Today, it stands restored right at the base of a rugged 300-meter cliff, looking almost modern, as it blends perfectly with the limestone from which it is partly cut. On the temple’s second level are a series of statues of Hatshepsut wearing a false beard and looking like a man.
Our three tour guides, who led us at different stages, were each well informed but with differing personalities and approaches. Hala, our first, accompanied us to Giza and was convinced above all that we needed to see the Solar Boat, a very large wooden craft that was taken apart and buried in a deep pit 4500 years ago. Its purpose was to convey the soul of the departed pharaoh on his journey to his afterlife. Kudos to the craftsmen who figured out how to assemble and restore this wooden treasure, which is protected in its own museum-like building near the Great Pyramid of Khufu. Again, it is due to the aridity of the soil that its cedar elements were preserved in such good condition.
Our second guide Medhat, who led us around the sights of Upper Egypt, named our group Ramses and summoned us to action with the cry Yalla, Yalla, meaning, Let’s go. His specialty was telling stories of the ancient myths that he would assign members of the group to act out.
Back in Cairo, it was Samir who took us to the enormous Citadel begun in 1176 by Salah Al Din (Saladin) to protect the city against the Crusaders. The Mamluks who followed Saladin’s Ayyubid Dynasty enlarged the fortress, adding palaces and harems. The Ottomans (1517-1798) expanded it again, but it was the ambitious Mohammed Ali who came to power in the 19th century that added the huge mosque that is visible throughout the city.
Our first stop in the Citadel was Mohammed Ali’s mosque that, to me, very much resembles the imperial mosques of Istanbul.
From a terrace of the Citadel I looked over the city and noticed two things: The first is that Cairo has hardly any parks or green spaces. This in a city of twenty million. The second is that there seems to be no major new building in progress. I saw none of the construction cranes that are ubiquitous in most cities we visit. Coming from Istanbul where large-scale construction is forever reshaping the city, I found this remarkable.
Ours was a cultural tour. We didn’t come to Egypt to learn about the country’s economy or its politics, and I’m not sure we would have been welcome to do so. Security is a big concern. On our Cairo bus, Samir was accompanied by a quiet man in a suit who was introduced as a policeman, there to monitor our activities.

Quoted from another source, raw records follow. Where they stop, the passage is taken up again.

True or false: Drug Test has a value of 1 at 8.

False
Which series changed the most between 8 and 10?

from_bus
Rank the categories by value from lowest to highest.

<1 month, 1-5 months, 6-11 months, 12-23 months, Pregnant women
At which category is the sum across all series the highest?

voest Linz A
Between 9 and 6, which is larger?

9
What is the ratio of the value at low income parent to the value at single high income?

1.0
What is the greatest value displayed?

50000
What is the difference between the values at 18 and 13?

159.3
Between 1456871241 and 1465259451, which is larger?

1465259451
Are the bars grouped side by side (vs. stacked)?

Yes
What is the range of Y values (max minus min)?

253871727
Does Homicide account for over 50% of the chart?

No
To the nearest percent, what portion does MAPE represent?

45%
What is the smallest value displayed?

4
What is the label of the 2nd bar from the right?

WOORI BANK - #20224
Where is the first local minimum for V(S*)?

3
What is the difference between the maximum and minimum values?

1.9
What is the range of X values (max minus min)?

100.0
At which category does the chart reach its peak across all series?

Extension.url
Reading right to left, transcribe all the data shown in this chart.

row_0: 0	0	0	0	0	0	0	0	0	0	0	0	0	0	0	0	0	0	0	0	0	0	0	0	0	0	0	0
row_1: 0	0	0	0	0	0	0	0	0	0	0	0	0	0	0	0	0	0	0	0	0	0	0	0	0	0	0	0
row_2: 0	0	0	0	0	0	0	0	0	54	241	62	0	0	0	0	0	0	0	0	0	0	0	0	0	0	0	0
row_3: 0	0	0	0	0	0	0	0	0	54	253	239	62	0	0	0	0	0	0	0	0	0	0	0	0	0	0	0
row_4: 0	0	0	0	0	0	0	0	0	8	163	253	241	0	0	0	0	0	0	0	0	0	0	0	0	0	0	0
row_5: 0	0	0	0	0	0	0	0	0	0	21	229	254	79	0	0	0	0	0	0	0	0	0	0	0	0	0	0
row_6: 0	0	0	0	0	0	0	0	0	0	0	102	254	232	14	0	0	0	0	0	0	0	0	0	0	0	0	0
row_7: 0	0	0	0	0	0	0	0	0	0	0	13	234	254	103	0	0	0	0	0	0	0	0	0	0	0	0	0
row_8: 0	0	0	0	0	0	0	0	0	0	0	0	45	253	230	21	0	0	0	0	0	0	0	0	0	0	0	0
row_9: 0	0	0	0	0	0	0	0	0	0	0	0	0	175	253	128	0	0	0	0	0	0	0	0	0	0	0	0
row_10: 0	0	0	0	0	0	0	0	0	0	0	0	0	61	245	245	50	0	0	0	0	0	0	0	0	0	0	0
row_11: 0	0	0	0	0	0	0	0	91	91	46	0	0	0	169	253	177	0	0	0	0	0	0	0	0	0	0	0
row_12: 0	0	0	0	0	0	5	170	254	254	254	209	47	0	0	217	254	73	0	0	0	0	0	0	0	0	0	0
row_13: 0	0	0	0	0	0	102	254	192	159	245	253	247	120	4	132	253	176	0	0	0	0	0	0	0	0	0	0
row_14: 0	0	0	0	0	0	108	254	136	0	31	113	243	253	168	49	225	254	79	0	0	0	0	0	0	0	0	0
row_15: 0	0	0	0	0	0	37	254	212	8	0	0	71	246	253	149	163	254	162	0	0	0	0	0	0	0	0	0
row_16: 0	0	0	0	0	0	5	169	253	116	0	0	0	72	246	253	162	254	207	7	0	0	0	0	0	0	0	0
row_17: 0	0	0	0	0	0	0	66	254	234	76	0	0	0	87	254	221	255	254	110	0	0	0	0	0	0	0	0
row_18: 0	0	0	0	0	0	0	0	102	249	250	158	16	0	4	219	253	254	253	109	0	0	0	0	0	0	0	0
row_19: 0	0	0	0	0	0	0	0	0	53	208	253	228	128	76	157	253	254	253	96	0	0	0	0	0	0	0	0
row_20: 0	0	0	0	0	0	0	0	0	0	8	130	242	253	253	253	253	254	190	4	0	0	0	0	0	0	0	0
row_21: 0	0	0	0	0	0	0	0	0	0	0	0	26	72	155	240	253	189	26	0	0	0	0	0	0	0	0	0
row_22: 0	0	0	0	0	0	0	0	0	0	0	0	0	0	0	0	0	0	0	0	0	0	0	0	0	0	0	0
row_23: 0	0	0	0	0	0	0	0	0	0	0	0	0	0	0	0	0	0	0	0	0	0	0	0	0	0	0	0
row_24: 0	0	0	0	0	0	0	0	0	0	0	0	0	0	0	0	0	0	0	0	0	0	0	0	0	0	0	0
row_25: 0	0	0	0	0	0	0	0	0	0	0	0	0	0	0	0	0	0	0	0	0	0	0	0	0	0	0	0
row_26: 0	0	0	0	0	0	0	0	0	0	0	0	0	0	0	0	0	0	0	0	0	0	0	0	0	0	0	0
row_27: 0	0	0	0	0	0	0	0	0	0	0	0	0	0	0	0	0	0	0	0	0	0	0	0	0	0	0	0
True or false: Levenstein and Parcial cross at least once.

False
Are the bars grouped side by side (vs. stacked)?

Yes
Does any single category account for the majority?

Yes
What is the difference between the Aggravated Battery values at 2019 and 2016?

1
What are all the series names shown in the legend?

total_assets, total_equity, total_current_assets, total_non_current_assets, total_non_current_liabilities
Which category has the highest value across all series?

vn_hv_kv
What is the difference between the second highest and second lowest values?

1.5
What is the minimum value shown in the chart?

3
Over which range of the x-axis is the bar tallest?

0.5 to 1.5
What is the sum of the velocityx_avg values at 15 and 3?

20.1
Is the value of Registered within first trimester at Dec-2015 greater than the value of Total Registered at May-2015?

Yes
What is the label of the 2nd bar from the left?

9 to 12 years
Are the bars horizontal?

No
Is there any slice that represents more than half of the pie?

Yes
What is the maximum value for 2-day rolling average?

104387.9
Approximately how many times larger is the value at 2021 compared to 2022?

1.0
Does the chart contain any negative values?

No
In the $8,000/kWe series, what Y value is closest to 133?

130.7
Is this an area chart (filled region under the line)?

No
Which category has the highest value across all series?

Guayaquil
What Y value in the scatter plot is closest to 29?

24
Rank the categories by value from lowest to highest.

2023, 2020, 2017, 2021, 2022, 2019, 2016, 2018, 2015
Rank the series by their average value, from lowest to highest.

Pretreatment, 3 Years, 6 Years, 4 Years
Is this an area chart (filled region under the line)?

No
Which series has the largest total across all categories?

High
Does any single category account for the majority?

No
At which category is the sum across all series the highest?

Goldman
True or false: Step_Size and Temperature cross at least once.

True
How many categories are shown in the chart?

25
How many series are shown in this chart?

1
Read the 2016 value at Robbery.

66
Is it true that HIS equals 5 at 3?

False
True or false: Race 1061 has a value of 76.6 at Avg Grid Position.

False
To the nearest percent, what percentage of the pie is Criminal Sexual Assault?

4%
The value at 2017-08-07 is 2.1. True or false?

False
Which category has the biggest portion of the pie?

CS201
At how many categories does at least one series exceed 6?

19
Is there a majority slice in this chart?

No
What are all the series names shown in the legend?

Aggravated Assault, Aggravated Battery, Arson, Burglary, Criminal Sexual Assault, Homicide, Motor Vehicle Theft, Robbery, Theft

In any case, there is no need to come to Egypt to learn about the country’s politics. Egypt’s recent history has been well documented by the media. Since my return home. I’ve even read about the new capital the government is constructing thirty miles east of Cairo. I guess it will be much harder there for the country’s youthful have-nots to besiege and protest its leaders. Or, maybe Cairo’s dirt, confusion, and nightmarish traffic are responsible for the initiative.
One doesn’t need much time in Egypt to realize that life is hard for most of the population.
Until recent times, foreign tourism was a source of income for many Egyptians. It’s true that since the repressions that followed the Arab Spring’s 2011 revolution and the rise of mid-east terrorism much of that tourism has ended. The crowds that surrounded us in the churches, museums, and temples seemed to be mostly locals.
Where will Egypt go from here? Unlike other middle-east countries that were artificial creations of the Sykes-Picot Treaty, Egypt has been a nation state for 5,000 years; it is united in ways its Arab neighbors can only dream of. A second fact is that the country has a very young population that, despite the current authoritarian rule, is capable of providing the energy to complete the revolution of 2011. My first-hand experience gives me a special interest and hope for a positive outcome.